What is being asked
All lines of the records below that contain the word "bare" must be listed.

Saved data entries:
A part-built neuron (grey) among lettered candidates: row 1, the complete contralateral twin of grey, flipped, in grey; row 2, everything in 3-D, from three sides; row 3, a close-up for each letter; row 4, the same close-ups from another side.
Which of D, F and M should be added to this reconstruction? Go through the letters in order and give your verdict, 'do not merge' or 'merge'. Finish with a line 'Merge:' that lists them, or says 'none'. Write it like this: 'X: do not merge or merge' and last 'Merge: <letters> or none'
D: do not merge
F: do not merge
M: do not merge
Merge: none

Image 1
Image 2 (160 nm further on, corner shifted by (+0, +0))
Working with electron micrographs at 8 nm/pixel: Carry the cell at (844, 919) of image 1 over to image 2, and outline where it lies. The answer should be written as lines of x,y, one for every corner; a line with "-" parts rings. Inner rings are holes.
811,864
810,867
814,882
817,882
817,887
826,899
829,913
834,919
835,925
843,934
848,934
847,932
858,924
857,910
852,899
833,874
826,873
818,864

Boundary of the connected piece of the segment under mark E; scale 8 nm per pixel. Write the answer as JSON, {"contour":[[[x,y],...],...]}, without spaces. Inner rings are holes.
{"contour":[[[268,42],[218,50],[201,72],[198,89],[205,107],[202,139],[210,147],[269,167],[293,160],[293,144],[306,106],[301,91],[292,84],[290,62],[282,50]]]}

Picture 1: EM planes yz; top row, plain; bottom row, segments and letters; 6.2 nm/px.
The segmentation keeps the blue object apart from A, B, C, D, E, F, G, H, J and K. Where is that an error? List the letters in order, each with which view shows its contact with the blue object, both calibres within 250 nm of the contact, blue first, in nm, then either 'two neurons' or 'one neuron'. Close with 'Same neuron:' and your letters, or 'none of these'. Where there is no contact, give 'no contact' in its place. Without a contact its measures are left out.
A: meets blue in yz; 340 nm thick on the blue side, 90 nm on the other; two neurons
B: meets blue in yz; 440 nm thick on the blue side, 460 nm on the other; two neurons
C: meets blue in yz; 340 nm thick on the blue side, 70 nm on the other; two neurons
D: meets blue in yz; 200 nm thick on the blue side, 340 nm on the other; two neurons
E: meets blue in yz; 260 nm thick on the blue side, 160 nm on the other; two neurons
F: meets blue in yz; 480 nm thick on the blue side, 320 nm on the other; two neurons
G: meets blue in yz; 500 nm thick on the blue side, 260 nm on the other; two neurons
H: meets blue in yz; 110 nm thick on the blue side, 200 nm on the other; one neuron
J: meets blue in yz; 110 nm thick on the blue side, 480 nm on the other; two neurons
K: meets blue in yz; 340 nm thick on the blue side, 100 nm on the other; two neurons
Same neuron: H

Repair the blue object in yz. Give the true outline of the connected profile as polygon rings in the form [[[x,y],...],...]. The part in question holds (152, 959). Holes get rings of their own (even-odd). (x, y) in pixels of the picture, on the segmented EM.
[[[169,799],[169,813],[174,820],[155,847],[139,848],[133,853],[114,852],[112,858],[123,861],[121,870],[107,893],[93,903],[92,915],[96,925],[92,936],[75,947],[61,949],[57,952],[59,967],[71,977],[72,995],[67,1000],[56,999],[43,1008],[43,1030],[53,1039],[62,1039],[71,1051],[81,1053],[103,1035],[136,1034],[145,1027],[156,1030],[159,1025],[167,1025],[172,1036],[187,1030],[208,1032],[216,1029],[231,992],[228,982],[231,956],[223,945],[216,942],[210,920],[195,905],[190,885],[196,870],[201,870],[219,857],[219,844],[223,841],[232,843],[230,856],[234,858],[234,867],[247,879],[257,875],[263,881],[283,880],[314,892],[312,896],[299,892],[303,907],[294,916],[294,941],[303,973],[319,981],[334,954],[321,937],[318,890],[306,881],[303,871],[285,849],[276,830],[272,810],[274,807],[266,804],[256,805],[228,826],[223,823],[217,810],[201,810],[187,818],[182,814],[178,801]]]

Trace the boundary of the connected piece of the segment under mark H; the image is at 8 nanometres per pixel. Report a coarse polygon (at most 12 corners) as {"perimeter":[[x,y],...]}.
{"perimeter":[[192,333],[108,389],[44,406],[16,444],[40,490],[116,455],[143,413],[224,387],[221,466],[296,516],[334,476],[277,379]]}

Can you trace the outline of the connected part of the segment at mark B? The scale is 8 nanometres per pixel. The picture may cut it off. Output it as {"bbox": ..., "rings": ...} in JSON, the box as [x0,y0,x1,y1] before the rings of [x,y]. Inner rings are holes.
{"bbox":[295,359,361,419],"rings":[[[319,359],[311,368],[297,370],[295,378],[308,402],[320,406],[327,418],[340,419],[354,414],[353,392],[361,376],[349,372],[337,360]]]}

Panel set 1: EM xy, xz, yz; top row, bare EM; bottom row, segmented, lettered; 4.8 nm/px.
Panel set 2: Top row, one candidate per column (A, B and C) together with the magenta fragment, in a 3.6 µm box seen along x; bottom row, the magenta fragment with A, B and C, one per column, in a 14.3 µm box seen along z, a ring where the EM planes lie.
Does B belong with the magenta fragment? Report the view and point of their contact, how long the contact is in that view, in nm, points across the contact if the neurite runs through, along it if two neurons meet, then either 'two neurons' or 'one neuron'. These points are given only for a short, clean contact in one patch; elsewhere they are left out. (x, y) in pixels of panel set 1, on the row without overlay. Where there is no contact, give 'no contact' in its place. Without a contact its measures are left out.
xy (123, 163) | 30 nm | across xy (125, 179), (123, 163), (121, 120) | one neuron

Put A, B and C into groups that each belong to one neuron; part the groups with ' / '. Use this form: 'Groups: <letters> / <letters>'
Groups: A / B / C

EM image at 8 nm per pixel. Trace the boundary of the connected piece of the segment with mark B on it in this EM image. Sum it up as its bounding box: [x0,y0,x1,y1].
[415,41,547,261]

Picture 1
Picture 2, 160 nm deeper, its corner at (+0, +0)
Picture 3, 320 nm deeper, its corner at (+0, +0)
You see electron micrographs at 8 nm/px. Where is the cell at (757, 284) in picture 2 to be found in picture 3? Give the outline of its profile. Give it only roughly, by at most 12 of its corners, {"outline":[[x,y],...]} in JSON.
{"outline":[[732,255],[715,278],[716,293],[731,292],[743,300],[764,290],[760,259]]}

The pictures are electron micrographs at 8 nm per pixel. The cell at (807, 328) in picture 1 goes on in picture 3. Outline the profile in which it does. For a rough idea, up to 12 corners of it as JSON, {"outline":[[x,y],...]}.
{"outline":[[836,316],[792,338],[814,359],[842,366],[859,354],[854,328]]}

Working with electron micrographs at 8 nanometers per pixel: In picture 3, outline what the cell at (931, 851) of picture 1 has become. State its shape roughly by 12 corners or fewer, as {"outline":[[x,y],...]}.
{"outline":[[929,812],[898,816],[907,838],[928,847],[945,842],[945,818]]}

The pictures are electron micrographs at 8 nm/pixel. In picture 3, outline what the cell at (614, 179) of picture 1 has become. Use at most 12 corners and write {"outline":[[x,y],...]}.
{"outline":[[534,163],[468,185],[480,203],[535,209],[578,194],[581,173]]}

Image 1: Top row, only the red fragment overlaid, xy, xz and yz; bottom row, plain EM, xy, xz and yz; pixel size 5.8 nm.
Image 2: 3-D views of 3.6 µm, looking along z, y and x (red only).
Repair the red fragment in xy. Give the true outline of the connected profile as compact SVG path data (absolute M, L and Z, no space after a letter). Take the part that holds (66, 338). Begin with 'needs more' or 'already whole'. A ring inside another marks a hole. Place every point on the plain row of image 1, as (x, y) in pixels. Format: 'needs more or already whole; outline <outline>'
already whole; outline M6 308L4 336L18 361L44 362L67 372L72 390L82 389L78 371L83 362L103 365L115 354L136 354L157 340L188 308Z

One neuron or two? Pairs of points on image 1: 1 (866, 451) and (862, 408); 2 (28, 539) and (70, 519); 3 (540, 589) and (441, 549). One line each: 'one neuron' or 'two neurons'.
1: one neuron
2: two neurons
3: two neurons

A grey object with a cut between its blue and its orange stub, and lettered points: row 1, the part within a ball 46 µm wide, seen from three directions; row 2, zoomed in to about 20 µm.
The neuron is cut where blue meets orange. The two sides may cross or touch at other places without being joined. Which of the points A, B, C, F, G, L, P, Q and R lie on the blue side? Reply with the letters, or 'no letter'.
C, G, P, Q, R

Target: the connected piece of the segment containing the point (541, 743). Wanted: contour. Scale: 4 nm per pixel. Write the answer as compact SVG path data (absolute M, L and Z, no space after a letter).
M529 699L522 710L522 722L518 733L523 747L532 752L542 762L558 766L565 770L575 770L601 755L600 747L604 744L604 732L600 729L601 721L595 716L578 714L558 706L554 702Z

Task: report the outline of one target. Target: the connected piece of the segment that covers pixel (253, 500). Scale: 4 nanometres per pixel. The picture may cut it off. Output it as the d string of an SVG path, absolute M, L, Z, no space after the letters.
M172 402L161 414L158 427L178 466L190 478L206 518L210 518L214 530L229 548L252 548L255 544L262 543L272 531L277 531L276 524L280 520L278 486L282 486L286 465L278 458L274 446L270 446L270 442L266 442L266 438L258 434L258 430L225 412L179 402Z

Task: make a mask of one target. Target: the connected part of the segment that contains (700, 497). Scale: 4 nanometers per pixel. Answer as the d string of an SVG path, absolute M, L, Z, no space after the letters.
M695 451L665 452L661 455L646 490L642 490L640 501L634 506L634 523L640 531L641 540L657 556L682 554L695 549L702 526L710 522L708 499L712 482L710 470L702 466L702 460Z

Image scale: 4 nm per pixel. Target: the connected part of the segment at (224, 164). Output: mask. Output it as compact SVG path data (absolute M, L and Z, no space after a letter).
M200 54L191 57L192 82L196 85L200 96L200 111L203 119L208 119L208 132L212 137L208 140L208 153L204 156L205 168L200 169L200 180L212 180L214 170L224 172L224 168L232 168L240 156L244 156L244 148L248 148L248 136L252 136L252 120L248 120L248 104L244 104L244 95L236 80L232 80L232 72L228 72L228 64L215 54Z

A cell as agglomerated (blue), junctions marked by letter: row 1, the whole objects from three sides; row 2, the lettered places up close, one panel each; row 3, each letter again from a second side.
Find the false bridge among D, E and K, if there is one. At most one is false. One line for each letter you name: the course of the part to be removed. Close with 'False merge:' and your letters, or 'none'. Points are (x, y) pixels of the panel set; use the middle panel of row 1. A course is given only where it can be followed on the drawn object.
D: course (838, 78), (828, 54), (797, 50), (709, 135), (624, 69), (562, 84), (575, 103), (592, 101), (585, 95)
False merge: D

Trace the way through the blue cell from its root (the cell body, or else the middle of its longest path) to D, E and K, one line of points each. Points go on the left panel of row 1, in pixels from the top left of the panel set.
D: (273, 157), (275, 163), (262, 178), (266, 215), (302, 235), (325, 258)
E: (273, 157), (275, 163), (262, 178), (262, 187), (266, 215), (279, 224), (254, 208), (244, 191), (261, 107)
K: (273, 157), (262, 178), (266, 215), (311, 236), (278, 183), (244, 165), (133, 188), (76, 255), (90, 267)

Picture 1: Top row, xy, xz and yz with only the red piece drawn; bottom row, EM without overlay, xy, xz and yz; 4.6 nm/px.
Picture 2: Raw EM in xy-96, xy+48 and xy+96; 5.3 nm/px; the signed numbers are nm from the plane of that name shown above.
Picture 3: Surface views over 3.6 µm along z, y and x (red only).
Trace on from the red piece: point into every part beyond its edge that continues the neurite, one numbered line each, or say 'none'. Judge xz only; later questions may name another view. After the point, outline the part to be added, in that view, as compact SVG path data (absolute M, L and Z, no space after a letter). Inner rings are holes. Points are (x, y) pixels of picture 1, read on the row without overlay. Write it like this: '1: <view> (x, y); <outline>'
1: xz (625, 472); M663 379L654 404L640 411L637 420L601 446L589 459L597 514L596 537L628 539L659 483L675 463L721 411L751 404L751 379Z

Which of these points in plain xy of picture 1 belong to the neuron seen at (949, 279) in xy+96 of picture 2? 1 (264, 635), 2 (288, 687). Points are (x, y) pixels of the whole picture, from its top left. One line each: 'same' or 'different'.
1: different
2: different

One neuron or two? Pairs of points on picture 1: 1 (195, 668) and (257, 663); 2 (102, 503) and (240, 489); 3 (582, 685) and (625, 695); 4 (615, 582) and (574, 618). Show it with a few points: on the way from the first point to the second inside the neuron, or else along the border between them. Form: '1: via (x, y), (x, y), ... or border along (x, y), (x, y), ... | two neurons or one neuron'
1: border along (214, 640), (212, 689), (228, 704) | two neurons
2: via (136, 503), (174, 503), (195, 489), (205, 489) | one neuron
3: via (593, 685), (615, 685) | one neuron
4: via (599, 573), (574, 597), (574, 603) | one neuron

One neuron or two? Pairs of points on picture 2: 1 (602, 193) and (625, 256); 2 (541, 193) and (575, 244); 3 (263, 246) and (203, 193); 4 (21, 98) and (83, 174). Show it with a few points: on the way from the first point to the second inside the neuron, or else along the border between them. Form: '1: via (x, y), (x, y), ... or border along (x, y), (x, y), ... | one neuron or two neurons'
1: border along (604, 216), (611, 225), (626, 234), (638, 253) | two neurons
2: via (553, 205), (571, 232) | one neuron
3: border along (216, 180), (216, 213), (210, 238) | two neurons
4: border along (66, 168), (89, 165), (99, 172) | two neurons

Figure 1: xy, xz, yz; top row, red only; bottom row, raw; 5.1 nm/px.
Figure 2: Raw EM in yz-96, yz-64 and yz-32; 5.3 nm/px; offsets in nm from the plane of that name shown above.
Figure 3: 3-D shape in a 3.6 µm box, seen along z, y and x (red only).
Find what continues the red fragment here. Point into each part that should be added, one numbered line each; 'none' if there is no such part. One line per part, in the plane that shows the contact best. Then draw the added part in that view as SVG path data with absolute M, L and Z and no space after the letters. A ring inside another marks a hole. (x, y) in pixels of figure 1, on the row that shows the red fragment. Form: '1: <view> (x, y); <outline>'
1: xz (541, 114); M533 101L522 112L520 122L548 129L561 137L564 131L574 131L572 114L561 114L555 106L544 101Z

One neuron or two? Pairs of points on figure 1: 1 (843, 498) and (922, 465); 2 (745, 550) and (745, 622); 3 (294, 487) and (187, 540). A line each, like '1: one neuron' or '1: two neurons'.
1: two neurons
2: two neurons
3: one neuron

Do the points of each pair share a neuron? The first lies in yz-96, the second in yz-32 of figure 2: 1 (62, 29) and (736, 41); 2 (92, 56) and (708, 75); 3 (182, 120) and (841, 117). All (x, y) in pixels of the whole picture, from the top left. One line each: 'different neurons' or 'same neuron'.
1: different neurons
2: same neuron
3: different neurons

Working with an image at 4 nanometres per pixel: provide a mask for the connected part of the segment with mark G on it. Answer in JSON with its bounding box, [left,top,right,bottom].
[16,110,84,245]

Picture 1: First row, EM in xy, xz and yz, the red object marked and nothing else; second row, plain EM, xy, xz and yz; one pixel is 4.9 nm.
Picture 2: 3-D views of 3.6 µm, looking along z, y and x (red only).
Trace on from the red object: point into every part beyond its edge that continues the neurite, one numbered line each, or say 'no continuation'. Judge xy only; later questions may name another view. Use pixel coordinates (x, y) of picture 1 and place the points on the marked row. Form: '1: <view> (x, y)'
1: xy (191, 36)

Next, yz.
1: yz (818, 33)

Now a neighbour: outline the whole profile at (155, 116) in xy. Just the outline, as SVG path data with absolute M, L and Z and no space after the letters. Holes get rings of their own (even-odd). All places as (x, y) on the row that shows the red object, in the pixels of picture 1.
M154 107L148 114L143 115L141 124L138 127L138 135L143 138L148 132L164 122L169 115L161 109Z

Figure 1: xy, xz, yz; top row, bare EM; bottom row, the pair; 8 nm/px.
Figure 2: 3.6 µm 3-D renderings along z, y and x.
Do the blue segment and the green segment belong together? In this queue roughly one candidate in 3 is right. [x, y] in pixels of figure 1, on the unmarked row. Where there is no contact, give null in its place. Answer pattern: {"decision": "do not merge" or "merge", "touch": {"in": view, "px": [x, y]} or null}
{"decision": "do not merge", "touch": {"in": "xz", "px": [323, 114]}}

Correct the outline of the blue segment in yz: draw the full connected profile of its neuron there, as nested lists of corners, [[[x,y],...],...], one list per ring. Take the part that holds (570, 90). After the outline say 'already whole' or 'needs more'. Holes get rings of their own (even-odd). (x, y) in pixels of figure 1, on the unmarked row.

Task answer
Panel set 1: EM xy, xz, yz; top row, bare EM; bottom row, segmented, lettered; 4.8 nm/px.
Figure 1: xy, xz, yz; top row, bare EM; bottom row, the pair; 8 nm/px.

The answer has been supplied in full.